Justin Robinson will impact the Wizards' player development

Justin Robinson will impact the Wizards' player development


Justin Robinson will impact the Wizards' player development


The Washington Wizards’ organization knows from top to bottom that the 2019-20 season will be focused on development rather than competing for an NBA championship. The big three of Rui Hachimura, Troy Brown Jr., and Thomas Bryant are the focus. You can also throw in the likes of Moe Wagner, Isaac Bonga, and Admiral Schofield, too. An underrated factor in the development of young players is having strong point guard play to get them involved.

Washington will be without their five-time All-Star point guard in John Wall for most if not all of the regular season. They will be without former MVP candidate Isaiah Thomas for at least a few more weeks as he recovers from left thumb surgery. That essentially only leaves free agent signing Ish Smith as the only viable point guard on the Wizards’ roster. But, wait. Enter undrafted free agent Justin Robinson that general manager Tommy Sheppard views as the 61st pick in the 2019 NBA draft.

“Just being myself, they brought me here for a reason. Whether it was to learn from Ish and IT and even John. It’s always next man up in the opportunity,” Robinson said about what the coaching staff expects from him now that he is in line for meaningful minutes. “Ready for whatever opportunity comes and just ready to step up and be myself no matter what.”

It is looking more and more like the Virginia Tech product will be the 15th man on Washington’s roster to start the season. Former Capital City Go-Go point guard Chris Chiozza was brought back to training camp with the Wizards to provide some competition and possibly to fill the vacant two-way spot. Unfortunately for Chiozza, a sore left knee suffered against the Guangzhou Loong-Lions will not help his case. Barring Bradley Beal playing 12-18 minutes a game at point guard, the current situation will mandate Robinson getting legitimate playing time to start the season. The rookie is ready for it and his head coach thinks so, too.

“My college coach Buzz [Williams], he’s hard on guys,” Robinson explained. “He builds them up to just be ready for this opportunity and he’s always going to have us playing hard no matter what. I think that all translates to this league.”

“The undrafted path and how he [Brooks] was as a player and he sees himself in me and he’ll say I’m more talented than he was so he thinks I should stay around longer than him,” Robinson described his relationship with head coach Scott Brooks. But just to have the coach on your side and giving you that feedback is a great feeling.”
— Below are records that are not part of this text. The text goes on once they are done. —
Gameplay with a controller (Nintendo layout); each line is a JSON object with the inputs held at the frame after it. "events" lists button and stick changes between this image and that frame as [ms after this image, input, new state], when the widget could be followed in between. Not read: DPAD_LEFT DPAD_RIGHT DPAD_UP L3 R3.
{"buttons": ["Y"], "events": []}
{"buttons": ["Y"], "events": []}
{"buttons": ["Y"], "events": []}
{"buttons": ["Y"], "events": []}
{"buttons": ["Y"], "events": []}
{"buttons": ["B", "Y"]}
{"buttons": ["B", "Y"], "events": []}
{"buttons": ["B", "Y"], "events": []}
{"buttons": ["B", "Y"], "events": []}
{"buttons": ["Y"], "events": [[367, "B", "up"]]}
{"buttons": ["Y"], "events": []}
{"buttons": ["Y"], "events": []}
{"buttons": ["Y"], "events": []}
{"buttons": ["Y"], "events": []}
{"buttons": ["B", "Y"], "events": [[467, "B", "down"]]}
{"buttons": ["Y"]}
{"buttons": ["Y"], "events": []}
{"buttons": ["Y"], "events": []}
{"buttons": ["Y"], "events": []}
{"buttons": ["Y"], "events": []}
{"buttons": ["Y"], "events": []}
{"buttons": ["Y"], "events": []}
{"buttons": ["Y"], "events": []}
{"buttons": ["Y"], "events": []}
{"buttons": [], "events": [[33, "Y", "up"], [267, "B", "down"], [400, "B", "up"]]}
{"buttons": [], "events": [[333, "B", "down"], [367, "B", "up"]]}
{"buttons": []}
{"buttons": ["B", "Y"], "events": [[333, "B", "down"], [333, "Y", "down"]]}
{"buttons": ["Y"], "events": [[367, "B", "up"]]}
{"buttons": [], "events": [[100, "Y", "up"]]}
In 23 minutes off the bench against the Loong-Lions on Wednesday, Robinson filled the stat sheet. Despite just nine points, he also contributed with five assists, four rebounds, two steals, and a block. Granted it was against inferior competition, but production will always be production.

“Athleticism, strong. He’s a strong athlete,” Brooks described Robinson. “And he’s really, give him credit, over the years he’s worked on his three-point shooting, over the summer he’s worked on it, everyday, and sometimes he comes back at night and works on his shot. I’m well aware that he’s putting a lot of time into it and it’s paying off. I like to see that. I like to see guys work on something and see the improvement.”

Eventually when the Wizards are healthy, Robinson will find himself with the Go-Go, but for the immediate future he will be playing a role in how Washington’s development of young talent materializes.